WHAT THE TASK REQUIRES
Copy out the lines from the one containing "Кухни Кавказа: Гастрономическое" through the end of the records without changing anything, and omit the pictures.

[Items from a dataset]
----------

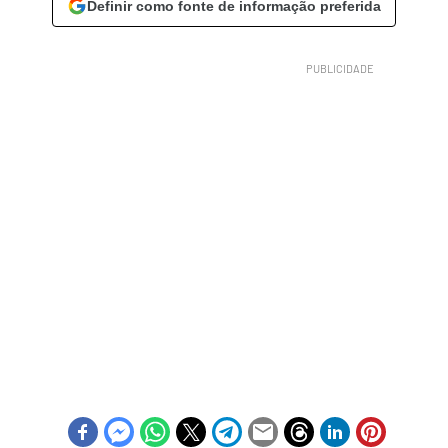
Definir como fonte de informação preferida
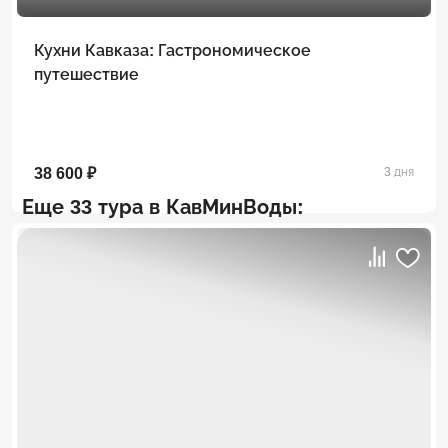
Кухни Кавказа: Гастрономическое
путешествие
38 600 ₽
3 дня
Еще 33 тура в КавМинВоды:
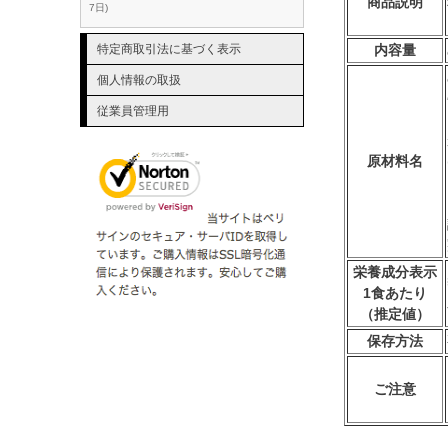
商品説明
7日
内容量
特定商取引法に基づく表示
個人情報の取扱
従業員管理用
原材料名
栄養成分表示
1食あたり
（推定値）
保存方法
ご注意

----------

WRITTEN RESPONSE
Кухни Кавказа: Гастрономическое
путешествие
38 600 ₽
3 дня
Еще 33 тура в КавМинВоды:
商品説明
7日
内容量
特定商取引法に基づく表示
個人情報の取扱
従業員管理用
原材料名
栄養成分表示
1食あたり
（推定値）
保存方法
ご注意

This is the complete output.